**Supplied entries:**
-- begin --

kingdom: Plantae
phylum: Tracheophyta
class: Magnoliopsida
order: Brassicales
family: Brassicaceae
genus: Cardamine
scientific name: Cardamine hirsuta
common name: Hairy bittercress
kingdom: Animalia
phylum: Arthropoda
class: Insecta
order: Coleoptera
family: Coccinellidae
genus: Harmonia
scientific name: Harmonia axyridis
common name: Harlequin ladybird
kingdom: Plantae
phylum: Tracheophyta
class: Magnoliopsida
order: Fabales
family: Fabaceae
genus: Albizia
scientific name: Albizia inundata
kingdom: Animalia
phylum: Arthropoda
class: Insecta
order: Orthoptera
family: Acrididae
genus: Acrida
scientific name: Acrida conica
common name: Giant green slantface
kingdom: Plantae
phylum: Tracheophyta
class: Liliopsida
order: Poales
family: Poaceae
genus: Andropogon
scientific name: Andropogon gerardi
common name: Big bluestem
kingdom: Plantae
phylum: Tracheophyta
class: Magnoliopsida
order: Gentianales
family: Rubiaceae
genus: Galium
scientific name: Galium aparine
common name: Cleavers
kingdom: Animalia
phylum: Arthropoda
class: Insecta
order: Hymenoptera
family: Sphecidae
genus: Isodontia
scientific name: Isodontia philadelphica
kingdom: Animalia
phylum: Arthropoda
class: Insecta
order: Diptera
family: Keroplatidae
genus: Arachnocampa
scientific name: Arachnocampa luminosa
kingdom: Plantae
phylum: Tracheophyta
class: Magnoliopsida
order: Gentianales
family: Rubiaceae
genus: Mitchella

-- end --

**Given exercise:**
Reproduce every taxonomy line in the material above verbatim, in its original order.

**Expected answer:**
kingdom: Plantae
phylum: Tracheophyta
class: Magnoliopsida
order: Brassicales
family: Brassicaceae
genus: Cardamine
scientific name: Cardamine hirsuta
common name: Hairy bittercress
kingdom: Animalia
phylum: Arthropoda
class: Insecta
order: Coleoptera
family: Coccinellidae
genus: Harmonia
scientific name: Harmonia axyridis
common name: Harlequin ladybird
kingdom: Plantae
phylum: Tracheophyta
class: Magnoliopsida
order: Fabales
family: Fabaceae
genus: Albizia
scientific name: Albizia inundata
kingdom: Animalia
phylum: Arthropoda
class: Insecta
order: Orthoptera
family: Acrididae
genus: Acrida
scientific name: Acrida conica
common name: Giant green slantface
kingdom: Plantae
phylum: Tracheophyta
class: Liliopsida
order: Poales
family: Poaceae
genus: Andropogon
scientific name: Andropogon gerardi
common name: Big bluestem
kingdom: Plantae
phylum: Tracheophyta
class: Magnoliopsida
order: Gentianales
family: Rubiaceae
genus: Galium
scientific name: Galium aparine
common name: Cleavers
kingdom: Animalia
phylum: Arthropoda
class: Insecta
order: Hymenoptera
family: Sphecidae
genus: Isodontia
scientific name: Isodontia philadelphica
kingdom: Animalia
phylum: Arthropoda
class: Insecta
order: Diptera
family: Keroplatidae
genus: Arachnocampa
scientific name: Arachnocampa luminosa
kingdom: Plantae
phylum: Tracheophyta
class: Magnoliopsida
order: Gentianales
family: Rubiaceae
genus: Mitchella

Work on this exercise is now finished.